報告書などによると、北山別院は墓地経営のために一九九六年、別院に隣接する山林三千三百平方メートルを購入。約二千区画の墓地を整備し、約二十四億円の売り上げを見込む計画を立案。
しかし、墓地造成は国などの指導で、既設の拡張か移転だけで新規造成は認められていないため、石材会社から古い墓石を持ち込んで並べたうえ、架空の墓地使用者名簿を作成。沿革書も偽造してすでに墓地があったようにでっち上げ、その拡張名目で同市に許可申請をしていた。

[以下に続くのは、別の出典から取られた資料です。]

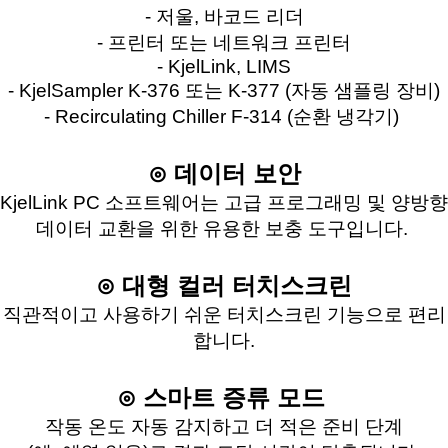
- 저울, 바코드 리더
- 프린터 또는 네트워크 프린터
- KjelLink, LIMS
- KjelSampler K-376 또는 K-377 (자동 샘플링 장비)
- Recirculating Chiller F-314 (순환 냉각기)
⊙ 데이터 보안
KjelLink PC 소프트웨어는 고급 프로그래밍 및 양방향
데이터 교환을 위한 유용한 보충 도구입니다.
⊙ 대형 컬러 터치스크린
직관적이고 사용하기 쉬운 터치스크린 기능으로 편리
합니다.
⊙ 스마트 증류 모드
작동 온도 자동 감지하고 더 적은 준비
단계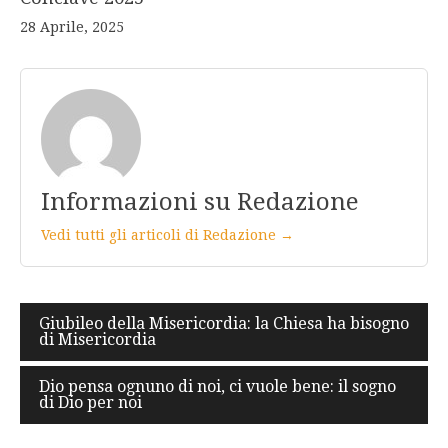
28 Aprile, 2025
Informazioni su Redazione
Vedi tutti gli articoli di Redazione →
Navigazione
Giubileo della Misericordia: la Chiesa ha bisogno
di Misericordia
articoli
Dio pensa ognuno di noi, ci vuole bene: il sogno
di Dio per noi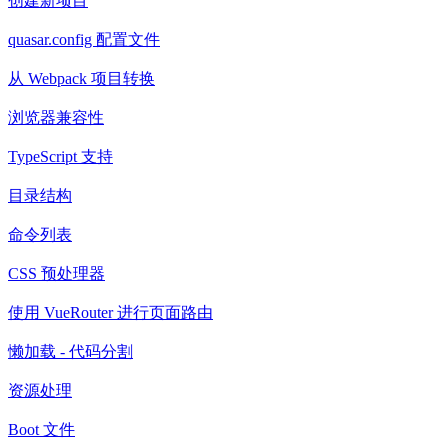
创建新项目
quasar.config 配置文件
从 Webpack 项目转换
浏览器兼容性
TypeScript 支持
目录结构
命令列表
CSS 预处理器
使用 VueRouter 进行页面路由
懒加载 - 代码分割
资源处理
Boot 文件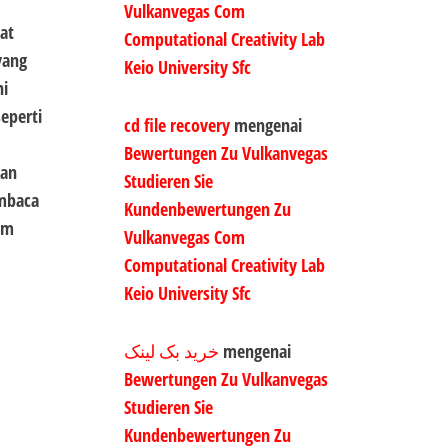
Vulkanvegas Com
at
Computational Creativity Lab
yang
Keio University Sfc
eperti
cd file recovery
mengenai
Bewertungen Zu Vulkanvegas
kan
Studieren Sie
embaca
Kundenbewertungen Zu
am
Vulkanvegas Com
Computational Creativity Lab
Keio University Sfc
خرید بک لینک
mengenai
Bewertungen Zu Vulkanvegas
Studieren Sie
Kundenbewertungen Zu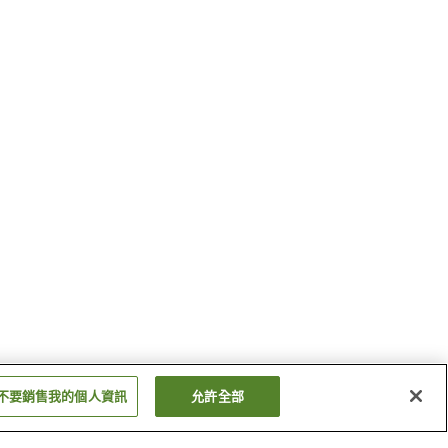
不要銷售我的個人資訊
允許全部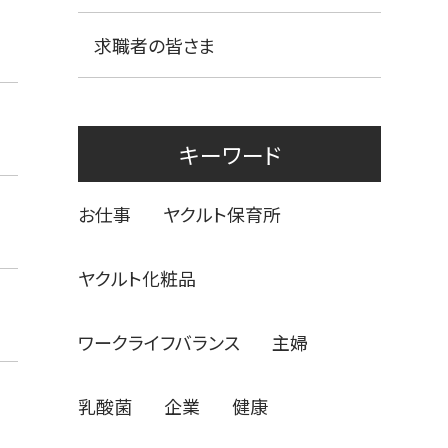
求職者の皆さま
キーワード
お仕事
ヤクルト保育所
ヤクルト化粧品
ワークライフバランス
主婦
乳酸菌
企業
健康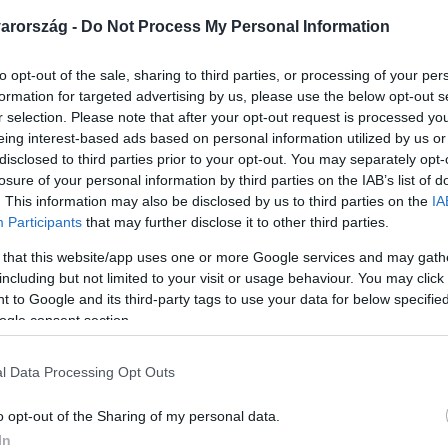
arország -
Do Not Process My Personal Information
to opt-out of the sale, sharing to third parties, or processing of your per
formation for targeted advertising by us, please use the below opt-out s
r selection. Please note that after your opt-out request is processed y
eing interest-based ads based on personal information utilized by us or
disclosed to third parties prior to your opt-out. You may separately opt-
Link másolása
losure of your personal information by third parties on the IAB’s list of
. This information may also be disclosed by us to third parties on the
IA
Participants
that may further disclose it to other third parties.
 that this website/app uses one or more Google services and may gath
házással épít akkumulátorgyárat Debrecen
including but not limited to your visit or usage behaviour. You may click 
 to Google and its third-party tags to use your data for below specifi
szerint ez lesz Magyarország valaha volt
ogle consent section.
 a német autógyárakat szolgálhatja ki, és
 munkát. A Greenpeace szerint az
l Data Processing Opt Outs
, ezért fontos, hogy a gyár betartsa a
o opt-out of the Sharing of my personal data.
In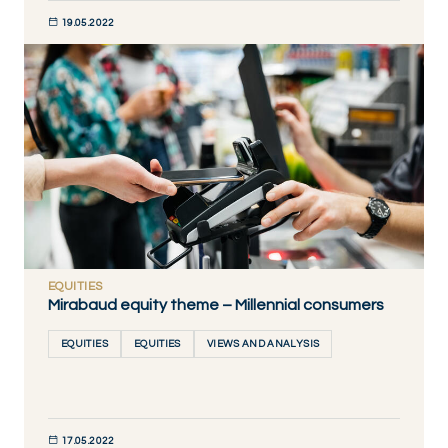
19.05.2022
DÉCOUVRIR MAINTENANT
EQUITIES
Mirabaud equity theme – Millennial consumers
EQUITIES
EQUITIES
VIEWS AND ANALYSIS
17.05.2022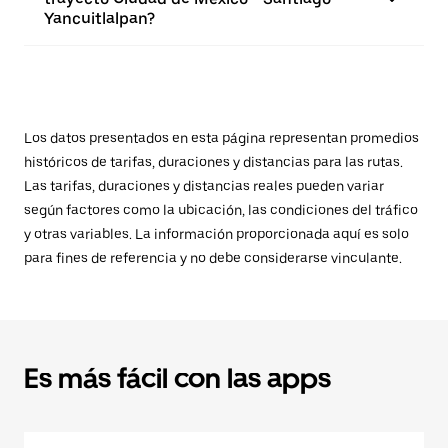
Yancuitlalpan?
Los datos presentados en esta página representan promedios
históricos de tarifas, duraciones y distancias para las rutas.
Las tarifas, duraciones y distancias reales pueden variar
según factores como la ubicación, las condiciones del tráfico
y otras variables. La información proporcionada aquí es solo
para fines de referencia y no debe considerarse vinculante.
Es más fácil con las apps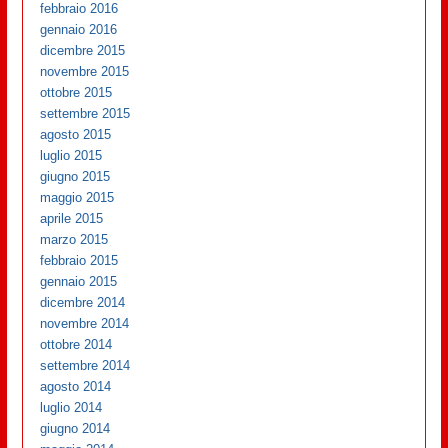
febbraio 2016
gennaio 2016
dicembre 2015
novembre 2015
ottobre 2015
settembre 2015
agosto 2015
luglio 2015
giugno 2015
maggio 2015
aprile 2015
marzo 2015
febbraio 2015
gennaio 2015
dicembre 2014
novembre 2014
ottobre 2014
settembre 2014
agosto 2014
luglio 2014
giugno 2014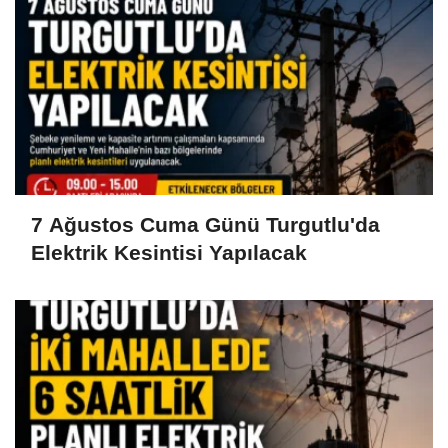
7 Ağustos Cuma Günü Turgutlu'da
Elektrik Kesintisi Yapılacak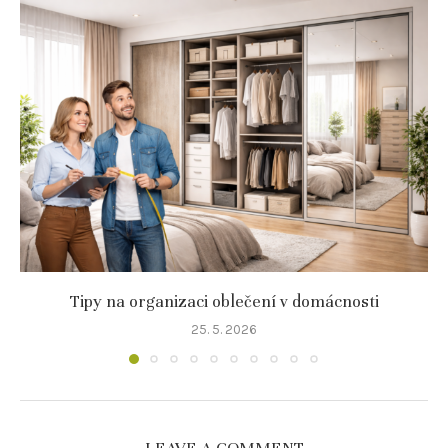
Tipy na organizaci oblečení v domácnosti
25. 5. 2026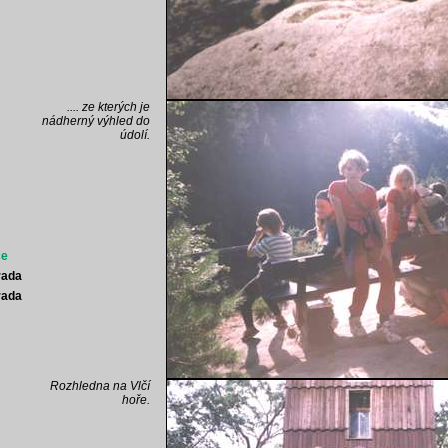
.... ze kterých je
nádherný výhled do
údolí.
ce
rada
rada
Rozhledna na Vlčí
hoře.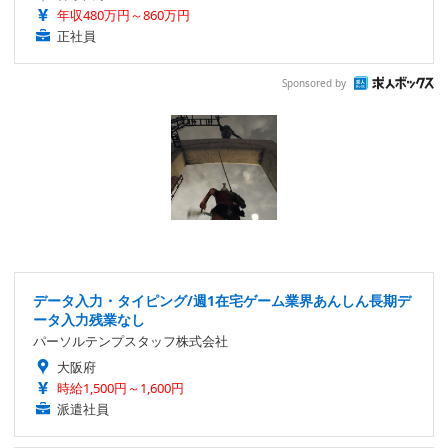
年収480万円～860万円
正社員
Sponsored by
データ入力・タイピング/週1在宅ゲーム業界あんしん長期デ
ータ入力残業なし
パーソルテンプスタッフ株式会社
大阪府
時給1,500円～1,600円
派遣社員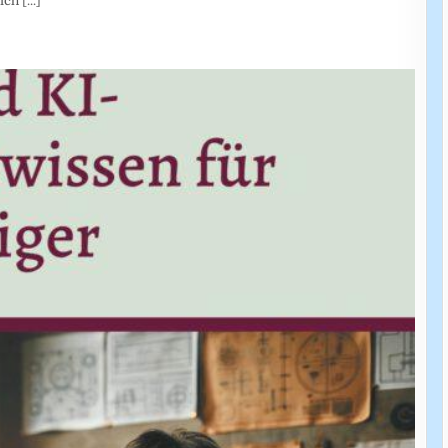
lich
[...]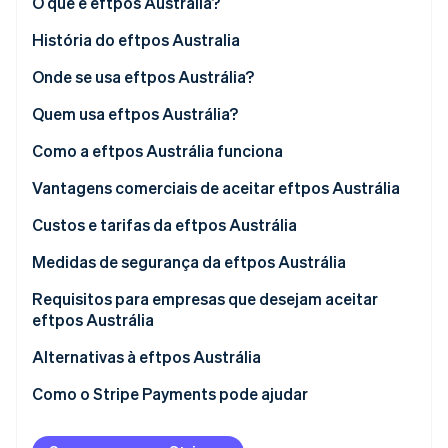
O que é eftpos Austrália?
História do eftpos Australia
Ecossistema
Onde se usa eftpos Austrália?
Stripe Sessions 2026
Parceiros
Stripe App Marketplace
Veja como a Stripe está construindo a infraestrutura econô
Quem usa eftpos Austrália?
Assista agora
Empresas que usam eftpos Austrália
Como a eftpos Austrália funciona
Clientes que usam eftpos Austrália
Vantagens comerciais de aceitar eftpos Austrália
Custos e tarifas da eftpos Austrália
Para empresas
Medidas de segurança da eftpos Austrália
Para clientes
Requisitos para empresas que desejam aceitar
eftpos Austrália
Criar conta de comerciante
Alternativas à eftpos Austrália
Integração de terminal eftpos
Como o Stripe Payments pode ajudar
Confirmar conectividade de rede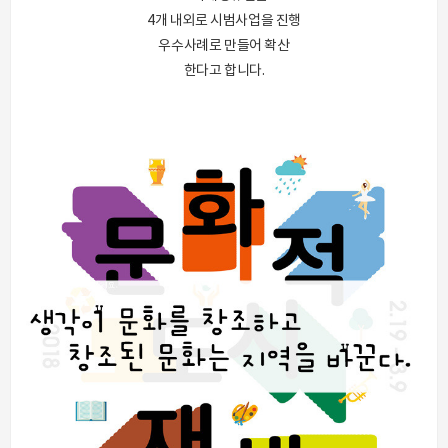
4개 내외로 시범사업을 진행
우수사례로 만들어 확산
한다고 합니다.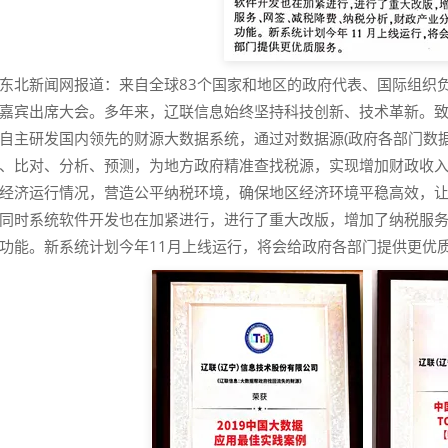
东北新闻网报道：来自全球83个国家和地区的政府代表、国际组织负
嘉宾出席大会。多年来，辽联信息始终坚持科技创新、技术革新。
自主研发国内领先的财源大数据系统，通过对数据源(政府各部门数
、比对、分析、预测，为地方政府精准查找税源，实现增加财政收
经济运行情况，营造公平纳税环境，确保地区经济环境平稳高效，
同时系统软件开发也在加紧进行，进行了重大改版，增加了纳税服
功能。新系统计划今年11月上线运行，将会给政府各部门提供更优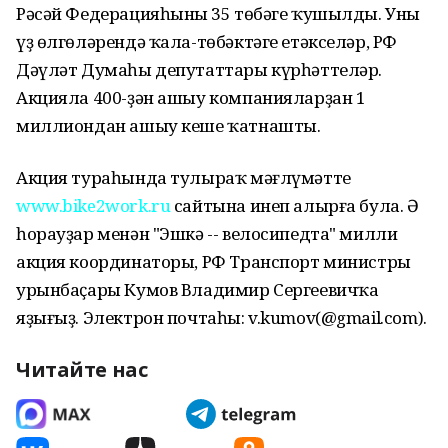
Рәсәй Федерацияһының 35 төбәге ҡушылды. Уны
үҙ өлгөләрендә ҡала-төбәктәге етәкселәр, РФ
Дәүләт Думаһы депутаттары күрһәттеләр.
Акцияла 400-ҙән ашыу компанияларҙан 1
миллиондан ашыу кеше ҡатнашты.
Акция тураһында тулыраҡ мәғлүмәтте
www.bike2work.ru
сайтына инеп алырға була. Ә
һорауҙар менән "Эшкә -- велосипедта" милли
акция координаторы, РФ Транспорт министры
урынбаҫары Кумов Владимир Сергеевичҡа
яҙығыҙ. Электрон почтаһы: v.kumov(@gmail.com).
Читайте нас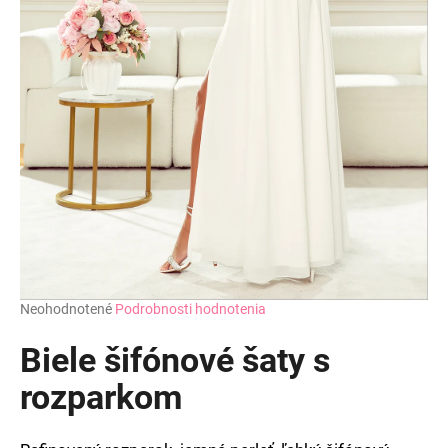
Priemerné
Neohodnotené
Podrobnosti hodnotenia
hodnotenie
produktu
Biele šifónové šaty s
je
0,0
rozparkom
z
5
hviezdičiek.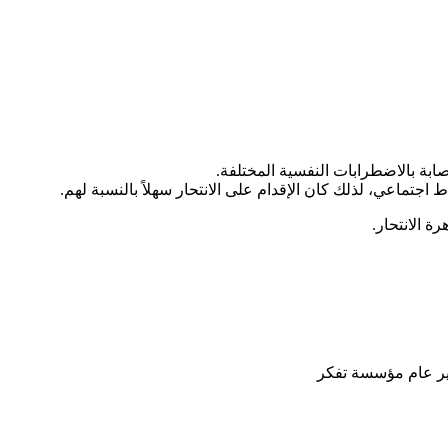
ابة بالاضطرابات النفسية المختلفة.
اط اجتماعي، لذلك كان الإقدام على الانتحار سهلاً بالنسبة لهم.
ة الانتحار.
دير عام مؤسسة تفكر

報告書では、この偽装工作は複数の総局幹部の指示だったとする、当時、別院の責任者だった輪番らの証言などを並べ、「事業推進の経緯から本山主導で行われたことは明白。指揮監督も怠った」と指摘。計画当初から総局幹部の知人の暴力団組長が「宗務所内において開催された度重なる会議に出席していた」などと関係していたことも示した。
一方、別院が債務保証し、墓地造成、管理主体として設立された「北山墓苑」が九七年に借り入れた二億円については、別院が宗派の規則などに規定された手続きをしておらず、「銀行側も手続きが必要であることを承知していたはず」などとして「法的には債務保証は成立していない」との見解を示した。
計画は問題発覚後の昨年十一月に中止された。同委は、宗教団体にあってはならない行為で、「多大な迷惑と不信感をもたらしたことを総局は宗門内外に陳謝すべき」とし、総局幹部ら関係者の処分などを求めている。蓮清典・同派総長は「すみやかに特別調査対応委員会を開き、解決に向けて努力を重ねていきたい」としている。
(『読売新聞』2000.09.26 大阪朝刊 38頁)
西本願寺北山別院の2億円焦げつき問題 宗会が「浄化」決議/京都
浄土真宗本願寺派(本山・西本願寺)の臨時宗会が二十六日開かれ、「北山別院墓地問題への反省と宗政浄化の決意を表明する決議」をした。京都市左京区の北山別院の墓地造成計画をめぐり、同市の造成許可を得るため宗派幹部の偽装工作指示などが明らかになったため。
また、宗派に無断で二億円の資金借り入れを同別院名で債務保証したとされる元輪番の宗会議員(56)が議員辞職した。